> Your assignment
Tally the lines in the records below that contain the string "shown", treating case as significant. Give only the number.

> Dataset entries
===
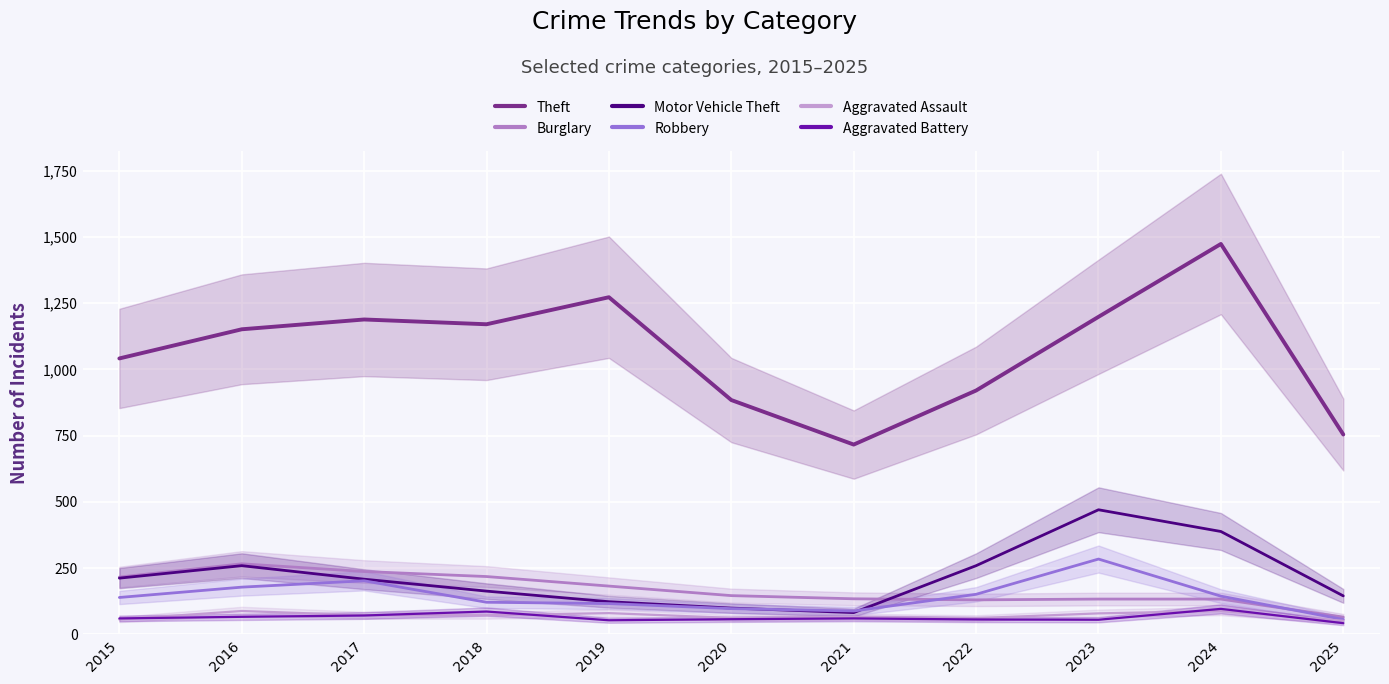

At which category is the sum across all series the highest?

2024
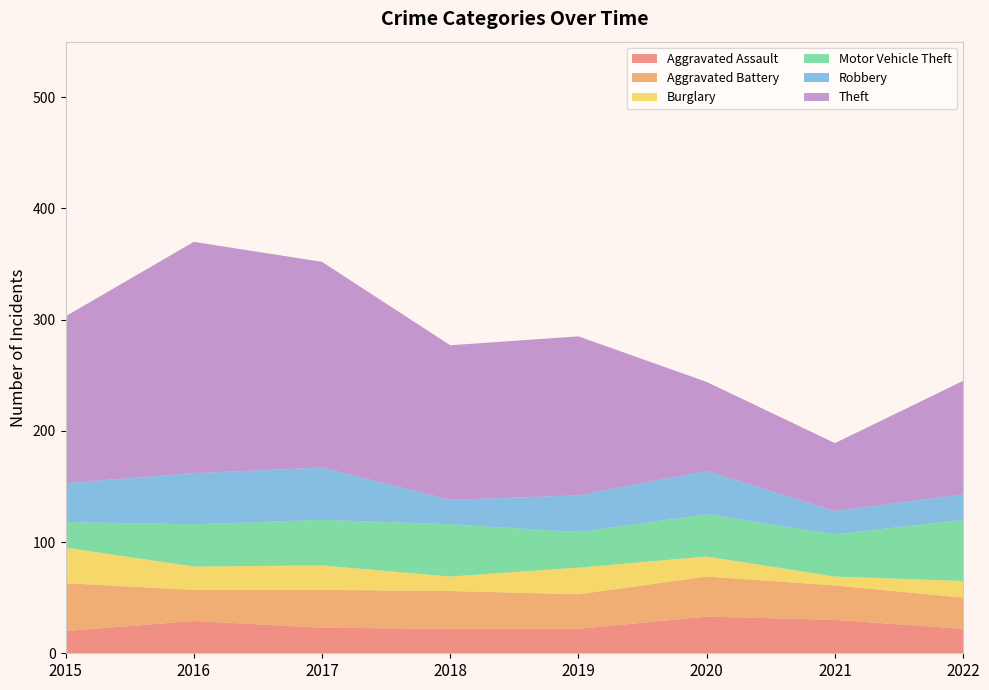

Reading left to right, transcribe all the data shown in this chart.

Aggravated Assault: 2015=20	2016=29	2017=23	2018=22	2019=22	2020=33	2021=30	2022=22
Aggravated Battery: 2015=43	2016=28	2017=34	2018=34	2019=31	2020=36	2021=31	2022=28
Burglary: 2015=32	2016=21	2017=22	2018=13	2019=24	2020=18	2021=8	2022=15
Motor Vehicle Theft: 2015=23	2016=38	2017=41	2018=47	2019=32	2020=38	2021=38	2022=55
Robbery: 2015=35	2016=46	2017=47	2018=22	2019=33	2020=39	2021=21	2022=23
Theft: 2015=150	2016=208	2017=185	2018=139	2019=143	2020=80	2021=61	2022=102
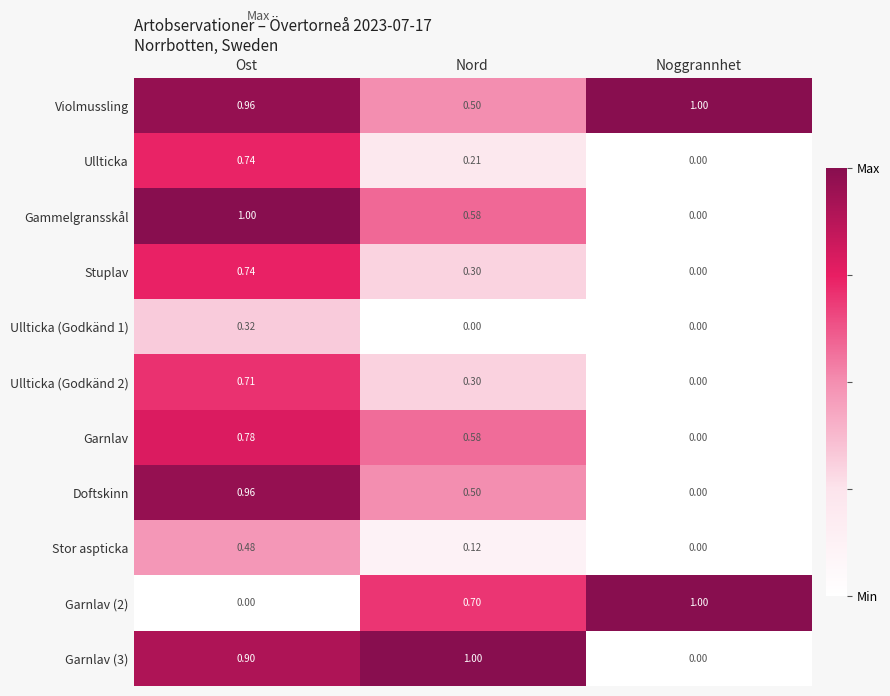

Which series has the largest total across all categories?

Violmussling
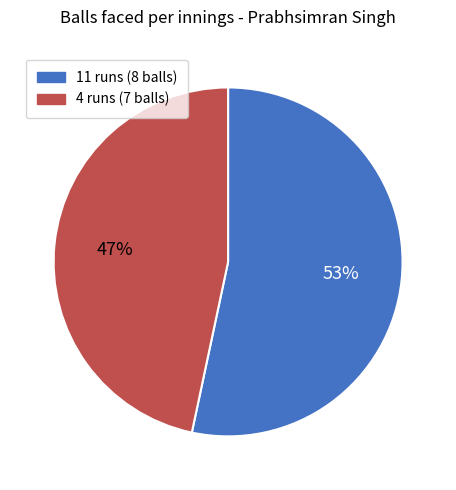

To the nearest percent, what is the combined percentage of 11 and 4?

100%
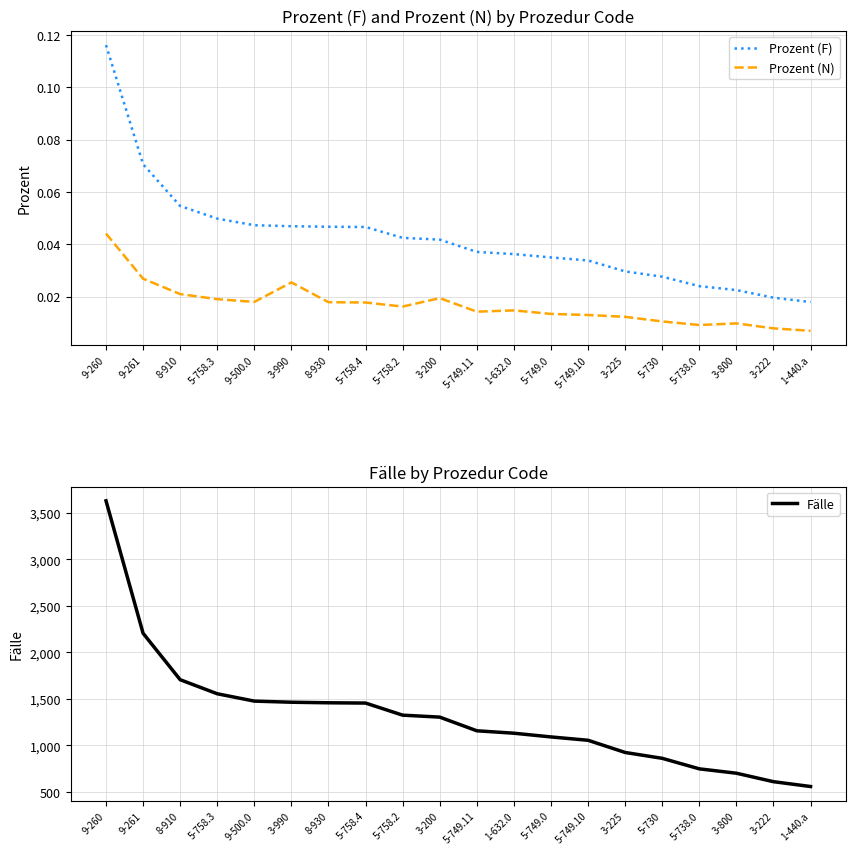

Between 9-261 and 5-758.4, which is larger?

9-261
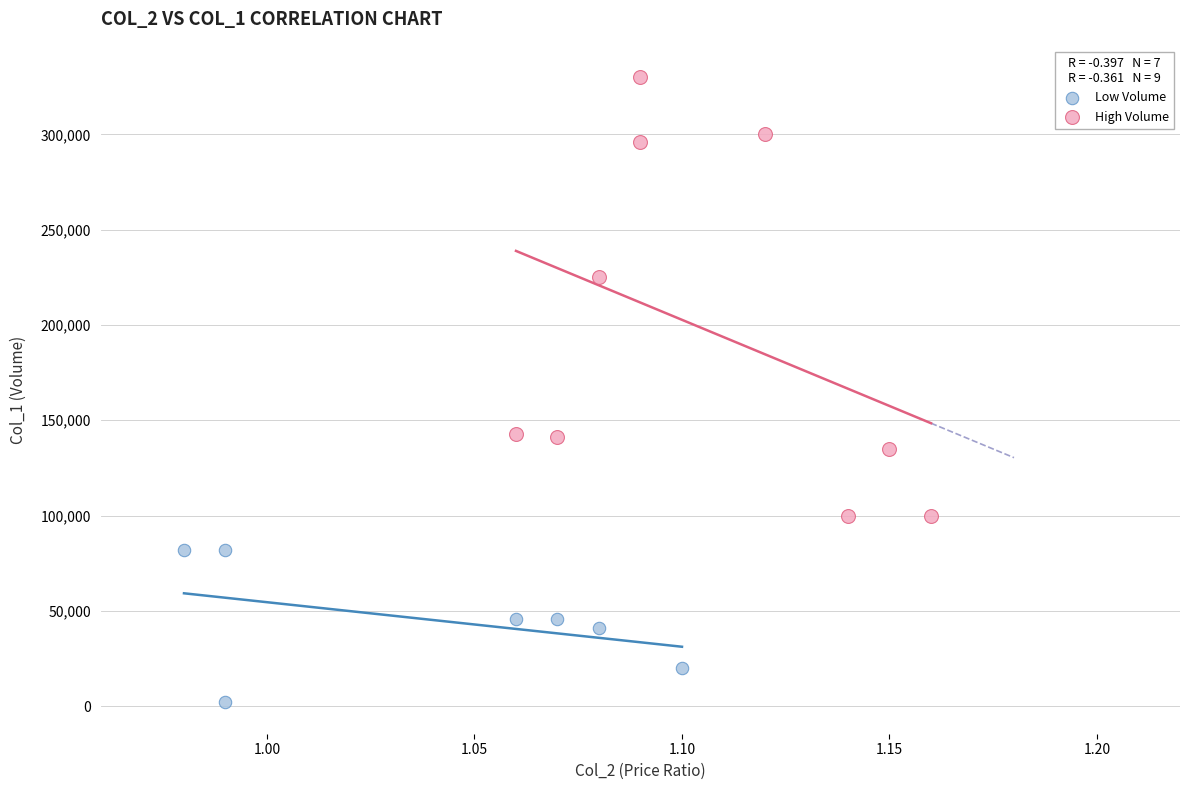

Which series contains the highest Y value?

High Volume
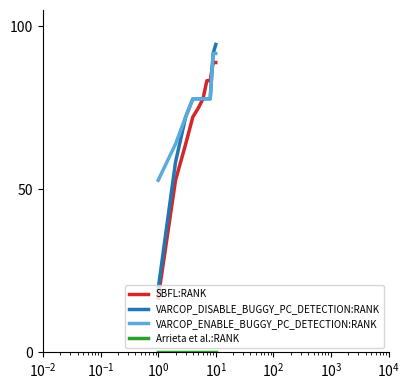

What is the lowest value of the VARCOP_ENABLE_BUGGY_PC_DETECTION:RANK series?

52.8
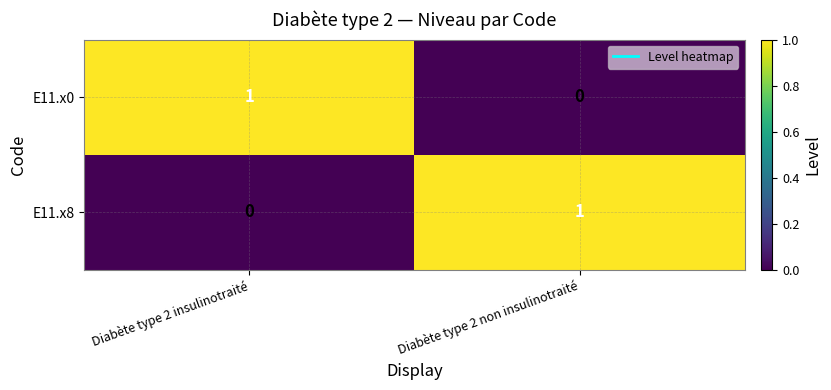

Which category has the lowest value in the E11.x8 series?

Diabète type 2 insulinotraité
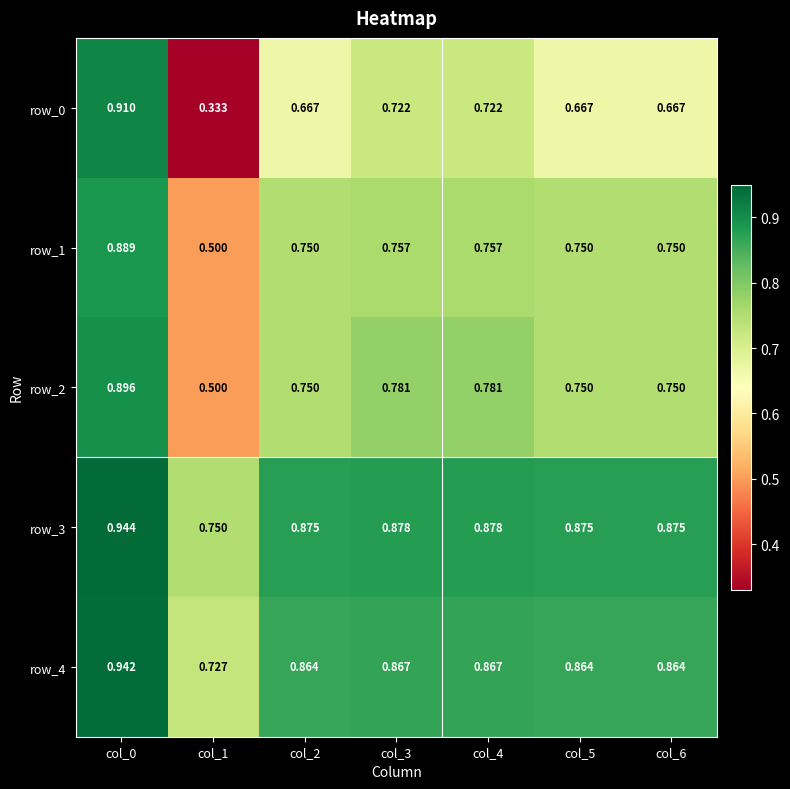

Is the value of row_0 at col_6 greater than the value of row_4 at col_6?

No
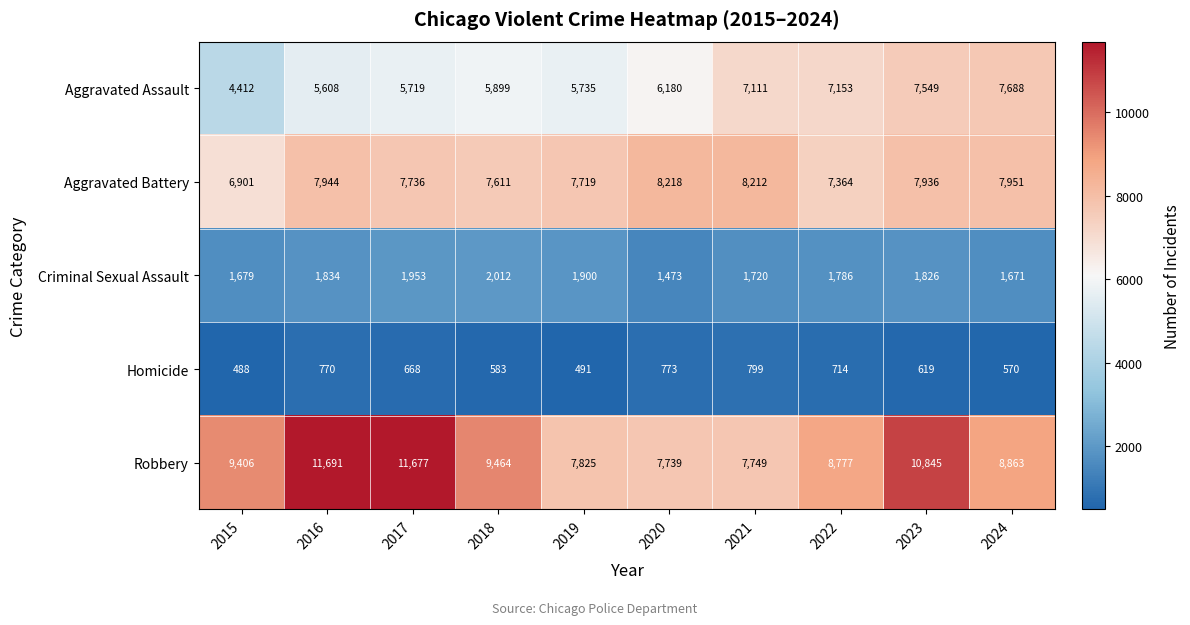

At which label does Homicide first exceed 668?

2016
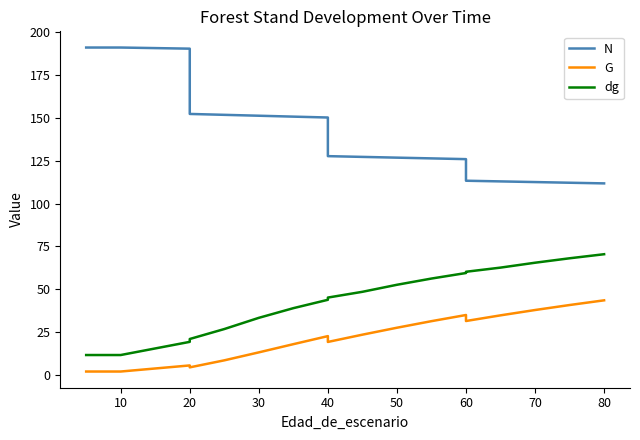

How many lines are shown in the chart?

3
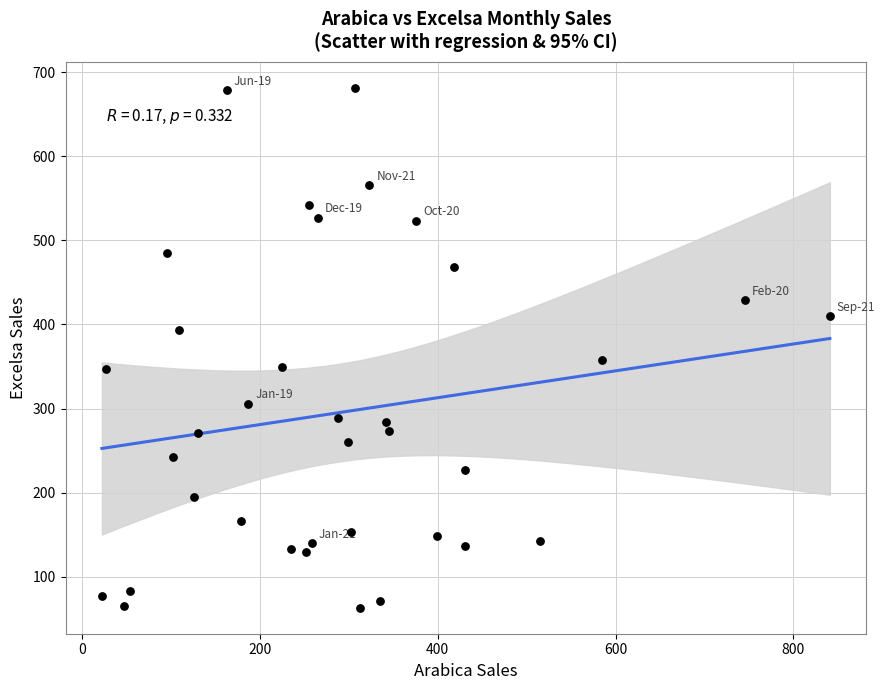

What is the range of X values (max minus min)?

818.4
===
> Result
2